** Begin EXCERPT PROVIDED **
|Publication number||US5107166 A|
|Application number||US 07/405,651|
|Publication date||Apr 21, 1992|
|Filing date||Sep 11, 1989|
|Priority date||Sep 30, 1988|
|Also published as||EP0361047A2, EP0361047A3, EP0361047B1|
|Publication number||07405651, 405651, US 5107166 A, US 5107166A, US-A-5107166, US5107166 A, US5107166A|
|Inventors||Josef Hauser, Peter Mammach|
|Original Assignee||Siemens Aktiengesellschaft|
|Export Citation||BiBTeX, EndNote, RefMan|
|Patent Citations (13), Classifications (8), Legal Events (5)|
|External Links: USPTO, USPTO Assignment, Espacenet|
1. Field of the Invention
The present invention is directed generally to a velocity-modulated tube having an electron collector surrounded by a cooling housing.
2. Description of the Related Art
A velocity-modulated tube is disclosed in German Published Application 22 13 185. As disclosed therein, a possibility of centering is provided after the introduction of the electron beam collector in that one part of a bore in a cooling housing is filled with an insulating compound having good thermal conductivity after the electron beam catcher is adjusted in a radial direction in the bore. In the disclosed method, the dielectric strength of the material is not fully exploited since different wall thicknesses arise in the introduced insulating compound after adjustment of the catcher in a circumferential direction. There is also a risk in the disclosed method that gas inclusions may occur during introduction of the compound, which can lead to voltage outages.
An object of the present invention is to provide a dielectric and good thermal conducting connection between an electron beam collector and a cooling housing of a velocity-modulated tube, and in particular a traveling wave tube. The traveling wave tube, for instance, includes an electron beam collector surrounded by an electrically insulating cylinder having good thermal conductivity whereby the cylinder is inserted into a bore of the cooling housing and is joined to the electron beam collector in a mechanically rigid fashion with good thermal conductivity. The velocity-modulated tube according to the present invention is especially resistant to damage due to temperature changes and is simple to manufacture.
These and other objects of the invention are achieved when the cylinder of the velocity-modulated tube is composed of a material that is elastic and compressible in a radial direction, the cylinder being compressed between the bore of the cooling housing and the electron beam collector so that a mechanically rigid connection is provided between the cooling housing, the cylinder, and the electron beam collector. The cylinder electrically insulates the housing from the collector, as well.
The cylinder of the present invention is compressed by the wall of the bore in the cooling housing and is pressed by the bore wall against the electron beam collector. A mechanically firm connection between the housing, the cylinder, and the electron beam collector is thus guaranteed. This applies for the entire operating temperature range, of the traveling wave tube and even in the case of rapid temperature fluctuations.
** End EXCERPT PROVIDED **
** Begin DATA EXTRACT **
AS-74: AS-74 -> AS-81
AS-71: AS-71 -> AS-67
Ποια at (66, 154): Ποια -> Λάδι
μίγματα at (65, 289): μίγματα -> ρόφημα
** End DATA EXTRACT **
* [DIRECTIVE 1]
List the three dates given in the patent excerpt, each with its label.
* [DIRECTIVE 2]
Print everything in the patent excerpt from "2. Description of" down to "to voltage outages.", unchanged.
* [DIRECTIVE 3]
Decide whether each statement agrees with the patent excerpt. Answer yes or no, and quote the words that decide it.
(a) The cylinder is made of a material that is elastic and compressible in a radial direction.
(b) In the method of German Published Application 22 13 185, the dielectric strength of the material is fully exploited.
(c) The cylinder electrically connects the housing to the collector.
The material above is separate from the patent excerpt and unrelated to it.

* [EXERCISE SOLUTION 1]
Publication date: Apr 21, 1992
Filing date: Sep 11, 1989
Priority date: Sep 30, 1988

* [EXERCISE SOLUTION 2]
2. Description of the Related Art
A velocity-modulated tube is disclosed in German Published Application 22 13 185. As disclosed therein, a possibility of centering is provided after the introduction of the electron beam collector in that one part of a bore in a cooling housing is filled with an insulating compound having good thermal conductivity after the electron beam catcher is adjusted in a radial direction in the bore. In the disclosed method, the dielectric strength of the material is not fully exploited since different wall thicknesses arise in the introduced insulating compound after adjustment of the catcher in a circumferential direction. There is also a risk in the disclosed method that gas inclusions may occur during introduction of the compound, which can lead to voltage outages.

* [EXERCISE SOLUTION 3]
(a) Yes: "the cylinder of the velocity-modulated tube is composed of a material that is elastic and compressible in a radial direction"
(b) No: "the dielectric strength of the material is not fully exploited"
(c) No: "The cylinder electrically insulates the housing from the collector, as well."